Menurut informasi dari RTL, tiga orang mencoba masuk ke rumah CEO dari platform Binance France, Kamis, 12 Februari. Ketiga pria berkerudung, memasuki rumah pemimpin bersenjata di pagi harisekitar jam tujuh, di sebuah gedung di Val-de-Marne. Binance France adalah platform terbesar di dunia untuk membeli dan menjual mata uang kripto. Para penjahat ditangkap pada hari berikutnya, katanya RTL.
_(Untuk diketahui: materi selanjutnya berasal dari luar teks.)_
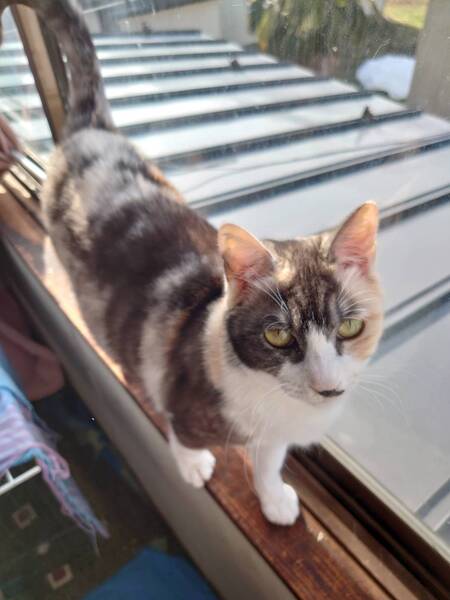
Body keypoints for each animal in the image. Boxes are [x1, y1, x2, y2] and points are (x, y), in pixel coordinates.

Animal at [0, 0, 383, 525]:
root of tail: (89, 132)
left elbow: (269, 458)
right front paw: (192, 464)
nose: (327, 388)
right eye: (277, 335)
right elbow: (179, 427)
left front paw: (273, 497)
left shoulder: (274, 431)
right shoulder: (185, 396)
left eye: (349, 327)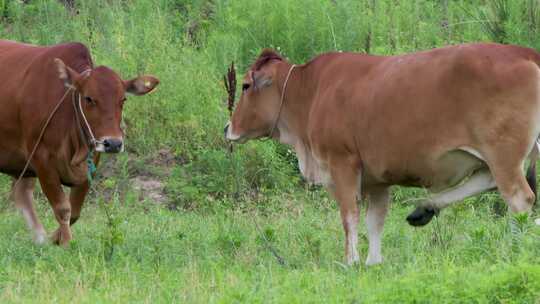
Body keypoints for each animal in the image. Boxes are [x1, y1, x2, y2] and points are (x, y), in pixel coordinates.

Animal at [0, 39, 159, 245]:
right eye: (89, 98)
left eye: (123, 99)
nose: (113, 143)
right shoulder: (41, 160)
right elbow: (63, 208)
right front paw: (66, 242)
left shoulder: (91, 160)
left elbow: (75, 212)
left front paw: (54, 239)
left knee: (21, 193)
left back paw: (41, 239)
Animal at [225, 43, 540, 266]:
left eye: (245, 85)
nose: (228, 128)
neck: (311, 91)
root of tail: (524, 52)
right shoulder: (377, 180)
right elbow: (374, 220)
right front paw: (373, 261)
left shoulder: (342, 163)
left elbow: (349, 215)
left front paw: (351, 261)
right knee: (489, 181)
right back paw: (425, 208)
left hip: (503, 155)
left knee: (519, 198)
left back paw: (515, 247)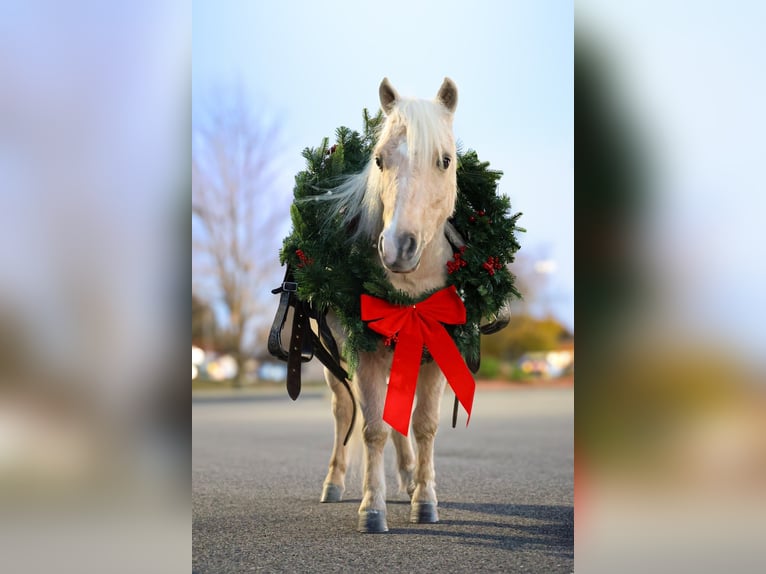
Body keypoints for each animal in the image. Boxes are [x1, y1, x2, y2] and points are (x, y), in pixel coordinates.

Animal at [319, 77, 462, 533]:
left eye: (444, 161)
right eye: (379, 160)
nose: (398, 247)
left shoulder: (437, 354)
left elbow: (424, 424)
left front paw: (425, 499)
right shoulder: (364, 354)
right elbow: (373, 428)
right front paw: (372, 507)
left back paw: (409, 477)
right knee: (344, 411)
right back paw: (335, 482)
Operasi tersebut tampaknya tidak direncanakan dengan baik. Sebelum memasuki apartemen sang manajer, ketiga pria itu masuk pertama kali mencoba memasuki akomodasi lain dengan memaksa pintuuntuk mencari tahu di mana bos Binance France tinggal. Berdasarkan informasi dari sumber kepolisian yang disampaikan kepada media, ketiga orang tersebut kemudian mencari di apartemen manajer sebelum menyadari dia tidak ada. Kemudian mereka melarikan diri dengan mengambil dua telepon, dan meninggalkan beberapa petunjuk.
Pengejaran cepat ke Lyon
Kemudian petugas polisi dari Hauts-de-Seine diperingatkan oleh penduduk Vaucresson: mereka akan menerimanya pukulan ke kepala dengan popor senjata dari pria berkerudung. Ponsel curian manajer juga ditemukan di kota, dan kamera pengawas video menunjukkan bahwa mobil yang digunakan di Val-de-Marne sama dengan yang digunakan oleh penjahat Vaucresson. Menurut korban kedua ini orang-orang itu juga dilaporkan mengucapkan kalimat “alamatnya salah“, atau bahkan”X. tinggal di nomor yang berbeda“.
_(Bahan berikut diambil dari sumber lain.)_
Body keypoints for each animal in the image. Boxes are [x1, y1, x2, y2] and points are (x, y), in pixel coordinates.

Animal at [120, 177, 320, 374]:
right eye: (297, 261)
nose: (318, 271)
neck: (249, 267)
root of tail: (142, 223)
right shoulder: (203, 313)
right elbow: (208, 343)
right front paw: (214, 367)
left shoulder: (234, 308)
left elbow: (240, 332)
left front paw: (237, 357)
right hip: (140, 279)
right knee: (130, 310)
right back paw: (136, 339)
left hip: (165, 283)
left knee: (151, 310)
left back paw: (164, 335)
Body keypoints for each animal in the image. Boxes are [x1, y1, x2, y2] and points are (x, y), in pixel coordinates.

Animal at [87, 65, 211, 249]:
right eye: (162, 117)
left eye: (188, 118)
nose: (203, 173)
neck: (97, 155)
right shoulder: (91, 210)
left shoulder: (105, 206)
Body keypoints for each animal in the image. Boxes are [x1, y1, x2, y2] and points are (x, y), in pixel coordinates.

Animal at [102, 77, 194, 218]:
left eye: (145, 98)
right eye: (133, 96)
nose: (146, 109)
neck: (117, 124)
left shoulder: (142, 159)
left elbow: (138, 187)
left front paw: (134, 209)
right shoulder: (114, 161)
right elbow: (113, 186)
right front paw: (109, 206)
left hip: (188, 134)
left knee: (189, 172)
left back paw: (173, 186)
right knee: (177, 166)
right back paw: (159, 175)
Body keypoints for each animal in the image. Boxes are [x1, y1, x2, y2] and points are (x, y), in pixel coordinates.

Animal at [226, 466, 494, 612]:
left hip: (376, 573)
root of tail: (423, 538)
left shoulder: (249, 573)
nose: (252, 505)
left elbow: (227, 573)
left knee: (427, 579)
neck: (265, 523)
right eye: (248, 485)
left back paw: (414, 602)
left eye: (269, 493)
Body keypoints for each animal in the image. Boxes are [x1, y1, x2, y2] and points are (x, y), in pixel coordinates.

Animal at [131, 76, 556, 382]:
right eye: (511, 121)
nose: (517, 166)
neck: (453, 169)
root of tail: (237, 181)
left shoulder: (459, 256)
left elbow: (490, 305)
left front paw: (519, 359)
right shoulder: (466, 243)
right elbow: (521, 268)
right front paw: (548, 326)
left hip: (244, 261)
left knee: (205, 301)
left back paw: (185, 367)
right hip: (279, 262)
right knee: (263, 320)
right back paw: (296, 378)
Setelah serangan ini, ketiganya melarikan diri lagi. Akhirnya, BRB Paris, petugas polisi dari Hauts-de-Seine, Yvelines dan Val-de-Marne serta polisi transportasi mulai mencari mereka. Ketiga pria itu terlihat naik kereta menuju Lyon. Pada saat itu Lyon BRI diberitahu dan mencegat para penjahat di stasiun Lyon-Perrache sebelum menempatkan mereka dalam tahanan polisi.